→ TASK DIRECTIONS
Quote word for word the rows from the start of the records through the line containing "state / province: Tabasco".

(Saved data entries)
•••••
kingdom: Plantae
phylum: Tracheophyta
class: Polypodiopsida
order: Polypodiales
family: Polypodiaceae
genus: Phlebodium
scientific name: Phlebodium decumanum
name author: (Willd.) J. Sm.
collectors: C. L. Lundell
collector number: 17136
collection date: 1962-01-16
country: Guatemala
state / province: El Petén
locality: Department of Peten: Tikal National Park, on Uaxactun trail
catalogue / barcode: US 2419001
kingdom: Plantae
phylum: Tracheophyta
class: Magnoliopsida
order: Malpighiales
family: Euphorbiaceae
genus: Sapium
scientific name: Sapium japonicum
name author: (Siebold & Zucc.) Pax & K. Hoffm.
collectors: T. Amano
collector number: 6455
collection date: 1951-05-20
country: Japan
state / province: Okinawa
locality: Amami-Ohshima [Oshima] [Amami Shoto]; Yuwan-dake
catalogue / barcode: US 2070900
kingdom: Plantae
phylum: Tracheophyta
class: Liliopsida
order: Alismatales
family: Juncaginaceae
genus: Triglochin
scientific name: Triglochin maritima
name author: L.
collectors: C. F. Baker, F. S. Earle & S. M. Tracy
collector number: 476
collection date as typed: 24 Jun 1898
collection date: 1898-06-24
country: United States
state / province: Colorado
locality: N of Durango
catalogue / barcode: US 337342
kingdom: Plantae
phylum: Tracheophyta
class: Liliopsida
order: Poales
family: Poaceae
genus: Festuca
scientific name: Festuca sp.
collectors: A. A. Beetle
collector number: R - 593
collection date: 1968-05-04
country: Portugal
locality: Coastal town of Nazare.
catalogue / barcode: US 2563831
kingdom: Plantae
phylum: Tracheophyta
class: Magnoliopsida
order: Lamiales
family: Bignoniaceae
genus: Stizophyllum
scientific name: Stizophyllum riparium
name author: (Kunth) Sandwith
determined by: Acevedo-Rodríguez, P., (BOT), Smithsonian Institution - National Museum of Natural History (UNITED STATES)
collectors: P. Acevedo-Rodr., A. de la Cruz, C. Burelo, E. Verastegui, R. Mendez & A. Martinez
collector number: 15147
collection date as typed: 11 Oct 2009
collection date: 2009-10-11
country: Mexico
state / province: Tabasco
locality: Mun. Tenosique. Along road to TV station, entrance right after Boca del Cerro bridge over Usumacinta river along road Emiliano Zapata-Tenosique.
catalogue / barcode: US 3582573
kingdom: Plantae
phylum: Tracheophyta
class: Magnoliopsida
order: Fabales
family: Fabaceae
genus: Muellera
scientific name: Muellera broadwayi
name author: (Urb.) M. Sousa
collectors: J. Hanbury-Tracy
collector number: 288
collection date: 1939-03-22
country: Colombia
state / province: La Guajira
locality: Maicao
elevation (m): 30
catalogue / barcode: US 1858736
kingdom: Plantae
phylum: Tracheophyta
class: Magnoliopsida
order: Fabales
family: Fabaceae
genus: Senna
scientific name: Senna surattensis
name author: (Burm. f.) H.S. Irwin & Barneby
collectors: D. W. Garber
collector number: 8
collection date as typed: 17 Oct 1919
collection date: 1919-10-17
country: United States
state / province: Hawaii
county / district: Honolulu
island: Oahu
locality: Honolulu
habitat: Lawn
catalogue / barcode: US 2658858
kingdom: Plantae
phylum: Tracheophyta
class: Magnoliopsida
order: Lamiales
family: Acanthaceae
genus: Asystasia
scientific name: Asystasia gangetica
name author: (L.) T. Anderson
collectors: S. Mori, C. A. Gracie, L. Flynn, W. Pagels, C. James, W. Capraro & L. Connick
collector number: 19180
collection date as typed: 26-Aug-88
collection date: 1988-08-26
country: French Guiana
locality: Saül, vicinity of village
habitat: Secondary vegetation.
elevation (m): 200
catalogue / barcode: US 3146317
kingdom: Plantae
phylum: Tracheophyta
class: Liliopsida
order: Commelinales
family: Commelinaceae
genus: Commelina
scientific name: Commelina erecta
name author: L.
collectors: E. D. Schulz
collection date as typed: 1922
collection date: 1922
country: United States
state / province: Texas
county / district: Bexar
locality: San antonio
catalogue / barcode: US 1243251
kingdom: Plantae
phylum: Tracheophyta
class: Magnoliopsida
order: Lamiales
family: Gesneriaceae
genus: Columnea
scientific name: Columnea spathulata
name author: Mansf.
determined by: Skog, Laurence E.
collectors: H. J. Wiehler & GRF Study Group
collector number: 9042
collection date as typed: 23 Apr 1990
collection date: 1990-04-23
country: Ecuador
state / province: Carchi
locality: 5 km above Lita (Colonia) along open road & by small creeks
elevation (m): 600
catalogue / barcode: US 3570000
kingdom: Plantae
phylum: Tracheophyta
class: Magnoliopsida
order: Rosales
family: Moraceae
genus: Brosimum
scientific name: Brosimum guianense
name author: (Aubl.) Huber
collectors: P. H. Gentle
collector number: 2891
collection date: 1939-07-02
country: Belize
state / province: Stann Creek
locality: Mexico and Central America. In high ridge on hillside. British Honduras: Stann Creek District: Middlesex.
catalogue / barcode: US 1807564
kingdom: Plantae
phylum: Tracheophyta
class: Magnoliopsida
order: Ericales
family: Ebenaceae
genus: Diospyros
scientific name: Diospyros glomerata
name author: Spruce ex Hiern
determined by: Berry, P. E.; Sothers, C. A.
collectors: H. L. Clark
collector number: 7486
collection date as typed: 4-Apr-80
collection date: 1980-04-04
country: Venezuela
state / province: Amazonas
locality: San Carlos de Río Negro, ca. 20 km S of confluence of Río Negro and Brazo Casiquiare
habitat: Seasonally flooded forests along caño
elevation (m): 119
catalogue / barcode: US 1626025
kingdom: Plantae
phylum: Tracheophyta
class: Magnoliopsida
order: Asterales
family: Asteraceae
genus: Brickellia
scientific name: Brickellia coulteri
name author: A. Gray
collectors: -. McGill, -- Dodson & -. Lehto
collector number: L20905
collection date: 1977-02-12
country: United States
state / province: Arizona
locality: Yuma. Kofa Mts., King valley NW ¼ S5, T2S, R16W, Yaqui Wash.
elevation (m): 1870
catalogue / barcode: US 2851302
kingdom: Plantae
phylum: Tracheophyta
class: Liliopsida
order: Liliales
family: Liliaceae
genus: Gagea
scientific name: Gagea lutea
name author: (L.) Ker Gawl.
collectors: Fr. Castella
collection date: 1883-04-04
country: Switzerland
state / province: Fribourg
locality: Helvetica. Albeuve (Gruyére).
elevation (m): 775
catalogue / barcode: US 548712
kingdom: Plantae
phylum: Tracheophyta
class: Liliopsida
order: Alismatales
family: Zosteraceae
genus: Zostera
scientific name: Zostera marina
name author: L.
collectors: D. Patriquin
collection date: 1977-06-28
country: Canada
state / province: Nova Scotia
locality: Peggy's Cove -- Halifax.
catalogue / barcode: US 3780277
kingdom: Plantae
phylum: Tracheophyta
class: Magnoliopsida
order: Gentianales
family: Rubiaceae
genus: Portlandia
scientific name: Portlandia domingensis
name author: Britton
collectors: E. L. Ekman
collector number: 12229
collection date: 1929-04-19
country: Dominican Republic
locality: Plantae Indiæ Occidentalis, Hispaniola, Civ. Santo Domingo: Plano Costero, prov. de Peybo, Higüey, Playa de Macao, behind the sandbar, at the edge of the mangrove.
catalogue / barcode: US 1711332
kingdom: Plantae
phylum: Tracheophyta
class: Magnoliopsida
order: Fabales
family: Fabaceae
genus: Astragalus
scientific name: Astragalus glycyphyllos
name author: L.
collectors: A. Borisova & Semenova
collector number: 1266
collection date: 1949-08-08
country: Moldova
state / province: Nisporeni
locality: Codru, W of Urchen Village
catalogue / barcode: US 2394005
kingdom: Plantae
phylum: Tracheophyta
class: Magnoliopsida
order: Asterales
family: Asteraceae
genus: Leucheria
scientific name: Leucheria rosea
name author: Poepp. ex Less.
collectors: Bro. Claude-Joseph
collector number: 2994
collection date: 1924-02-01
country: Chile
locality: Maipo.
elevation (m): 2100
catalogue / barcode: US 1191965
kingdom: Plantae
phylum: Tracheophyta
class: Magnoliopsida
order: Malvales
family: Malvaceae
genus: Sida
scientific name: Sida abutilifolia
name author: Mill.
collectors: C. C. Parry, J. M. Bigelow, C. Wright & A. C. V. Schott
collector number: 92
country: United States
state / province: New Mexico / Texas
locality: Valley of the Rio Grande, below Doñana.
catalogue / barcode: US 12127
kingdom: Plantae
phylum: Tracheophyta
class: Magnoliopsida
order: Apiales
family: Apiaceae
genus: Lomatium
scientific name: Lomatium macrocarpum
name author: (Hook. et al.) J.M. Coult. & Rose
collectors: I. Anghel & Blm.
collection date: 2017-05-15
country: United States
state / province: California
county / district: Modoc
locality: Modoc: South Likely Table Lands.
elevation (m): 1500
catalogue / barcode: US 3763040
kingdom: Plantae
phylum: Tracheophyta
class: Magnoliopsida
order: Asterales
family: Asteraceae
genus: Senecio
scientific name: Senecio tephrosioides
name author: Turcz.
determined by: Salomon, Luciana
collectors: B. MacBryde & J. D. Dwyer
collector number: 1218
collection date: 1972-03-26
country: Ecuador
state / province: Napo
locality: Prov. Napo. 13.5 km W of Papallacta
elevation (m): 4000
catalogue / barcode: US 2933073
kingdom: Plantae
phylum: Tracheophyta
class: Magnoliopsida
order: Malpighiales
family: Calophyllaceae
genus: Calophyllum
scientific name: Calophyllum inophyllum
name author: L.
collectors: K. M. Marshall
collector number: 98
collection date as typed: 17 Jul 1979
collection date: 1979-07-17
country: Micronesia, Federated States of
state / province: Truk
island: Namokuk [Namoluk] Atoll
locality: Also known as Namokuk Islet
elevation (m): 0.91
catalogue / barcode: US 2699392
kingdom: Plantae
•••••
→ FULL OUTPUT
kingdom: Plantae
phylum: Tracheophyta
class: Polypodiopsida
order: Polypodiales
family: Polypodiaceae
genus: Phlebodium
scientific name: Phlebodium decumanum
name author: (Willd.) J. Sm.
collectors: C. L. Lundell
collector number: 17136
collection date: 1962-01-16
country: Guatemala
state / province: El Petén
locality: Department of Peten: Tikal National Park, on Uaxactun trail
catalogue / barcode: US 2419001
kingdom: Plantae
phylum: Tracheophyta
class: Magnoliopsida
order: Malpighiales
family: Euphorbiaceae
genus: Sapium
scientific name: Sapium japonicum
name author: (Siebold & Zucc.) Pax & K. Hoffm.
collectors: T. Amano
collector number: 6455
collection date: 1951-05-20
country: Japan
state / province: Okinawa
locality: Amami-Ohshima [Oshima] [Amami Shoto]; Yuwan-dake
catalogue / barcode: US 2070900
kingdom: Plantae
phylum: Tracheophyta
class: Liliopsida
order: Alismatales
family: Juncaginaceae
genus: Triglochin
scientific name: Triglochin maritima
name author: L.
collectors: C. F. Baker, F. S. Earle & S. M. Tracy
collector number: 476
collection date as typed: 24 Jun 1898
collection date: 1898-06-24
country: United States
state / province: Colorado
locality: N of Durango
catalogue / barcode: US 337342
kingdom: Plantae
phylum: Tracheophyta
class: Liliopsida
order: Poales
family: Poaceae
genus: Festuca
scientific name: Festuca sp.
collectors: A. A. Beetle
collector number: R - 593
collection date: 1968-05-04
country: Portugal
locality: Coastal town of Nazare.
catalogue / barcode: US 2563831
kingdom: Plantae
phylum: Tracheophyta
class: Magnoliopsida
order: Lamiales
family: Bignoniaceae
genus: Stizophyllum
scientific name: Stizophyllum riparium
name author: (Kunth) Sandwith
determined by: Acevedo-Rodríguez, P., (BOT), Smithsonian Institution - National Museum of Natural History (UNITED STATES)
collectors: P. Acevedo-Rodr., A. de la Cruz, C. Burelo, E. Verastegui, R. Mendez & A. Martinez
collector number: 15147
collection date as typed: 11 Oct 2009
collection date: 2009-10-11
country: Mexico
state / province: Tabasco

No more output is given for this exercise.